[Opening INFORMATION GIVEN section]

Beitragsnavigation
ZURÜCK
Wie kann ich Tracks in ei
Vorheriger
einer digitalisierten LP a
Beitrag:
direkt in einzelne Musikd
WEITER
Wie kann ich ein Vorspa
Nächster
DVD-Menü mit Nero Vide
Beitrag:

[Closing INFORMATION GIVEN section]

TASK INSTRUCTIONS —
Output every line above so that it reads exactly as before.

ANSWER —
Beitragsnavigation
ZURÜCK
Wie kann ich Tracks in ei
Vorheriger
einer digitalisierten LP a
Beitrag:
direkt in einzelne Musikd
WEITER
Wie kann ich ein Vorspa
Nächster
DVD-Menü mit Nero Vide
Beitrag:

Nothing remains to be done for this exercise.